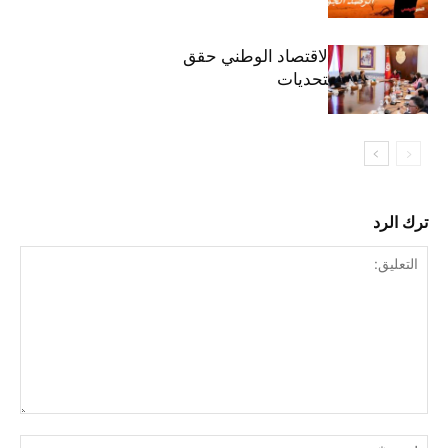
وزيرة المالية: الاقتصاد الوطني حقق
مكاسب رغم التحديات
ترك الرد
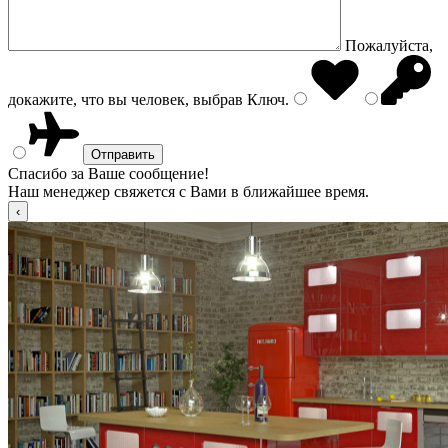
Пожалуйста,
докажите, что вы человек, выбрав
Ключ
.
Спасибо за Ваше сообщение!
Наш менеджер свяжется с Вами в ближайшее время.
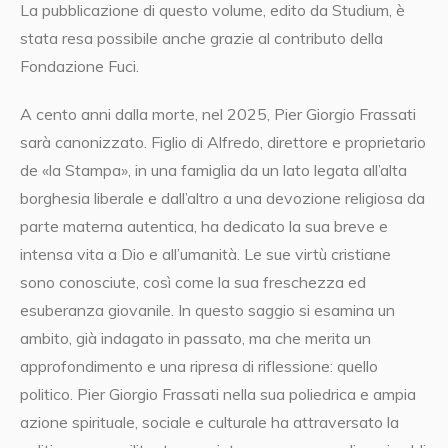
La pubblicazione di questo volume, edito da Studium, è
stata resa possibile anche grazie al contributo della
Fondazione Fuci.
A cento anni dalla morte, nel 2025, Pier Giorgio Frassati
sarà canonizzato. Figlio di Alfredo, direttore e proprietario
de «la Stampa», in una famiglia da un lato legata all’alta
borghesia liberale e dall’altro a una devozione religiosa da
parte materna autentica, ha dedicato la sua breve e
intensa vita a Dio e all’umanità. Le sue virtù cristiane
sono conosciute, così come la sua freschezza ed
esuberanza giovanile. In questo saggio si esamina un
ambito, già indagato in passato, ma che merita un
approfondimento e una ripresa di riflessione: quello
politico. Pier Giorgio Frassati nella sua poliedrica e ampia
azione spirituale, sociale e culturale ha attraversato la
_____
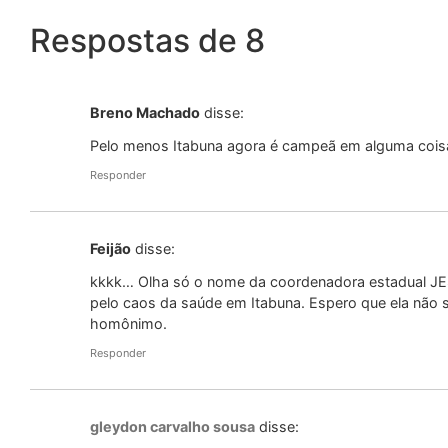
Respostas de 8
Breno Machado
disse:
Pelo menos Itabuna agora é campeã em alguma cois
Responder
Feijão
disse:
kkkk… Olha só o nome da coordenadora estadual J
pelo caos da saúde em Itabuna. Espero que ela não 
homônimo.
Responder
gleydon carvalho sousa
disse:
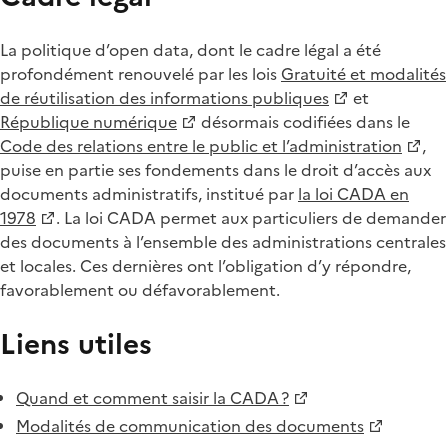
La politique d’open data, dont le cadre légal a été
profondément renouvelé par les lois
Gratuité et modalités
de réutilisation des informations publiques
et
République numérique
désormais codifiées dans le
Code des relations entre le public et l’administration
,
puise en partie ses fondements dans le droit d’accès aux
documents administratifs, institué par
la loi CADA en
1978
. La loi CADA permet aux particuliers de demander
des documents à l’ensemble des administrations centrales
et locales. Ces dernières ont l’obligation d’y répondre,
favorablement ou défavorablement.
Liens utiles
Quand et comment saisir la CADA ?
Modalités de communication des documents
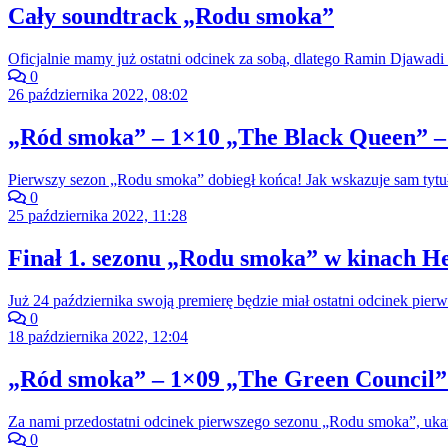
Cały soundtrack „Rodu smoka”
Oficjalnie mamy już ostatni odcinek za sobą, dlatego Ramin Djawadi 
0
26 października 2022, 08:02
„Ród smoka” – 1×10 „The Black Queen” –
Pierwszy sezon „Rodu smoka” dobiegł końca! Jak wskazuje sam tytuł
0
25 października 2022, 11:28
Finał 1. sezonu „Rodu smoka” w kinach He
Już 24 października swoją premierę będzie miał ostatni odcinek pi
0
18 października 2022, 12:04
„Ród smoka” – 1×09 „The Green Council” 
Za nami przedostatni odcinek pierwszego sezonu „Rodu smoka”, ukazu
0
_____
§ **WHAT YOU SHOULD DO**
Both end lines included, restate word for word the lines above from the line with "lato legata all’alta" to the line with "azione spirituale, sociale", and nothing else.

§ **RESPONSE TO THE TASK**
de «la Stampa», in una famiglia da un lato legata all’alta
borghesia liberale e dall’altro a una devozione religiosa da
parte materna autentica, ha dedicato la sua breve e
intensa vita a Dio e all’umanità. Le sue virtù cristiane
sono conosciute, così come la sua freschezza ed
esuberanza giovanile. In questo saggio si esamina un
ambito, già indagato in passato, ma che merita un
approfondimento e una ripresa di riflessione: quello
politico. Pier Giorgio Frassati nella sua poliedrica e ampia
azione spirituale, sociale e culturale ha attraversato la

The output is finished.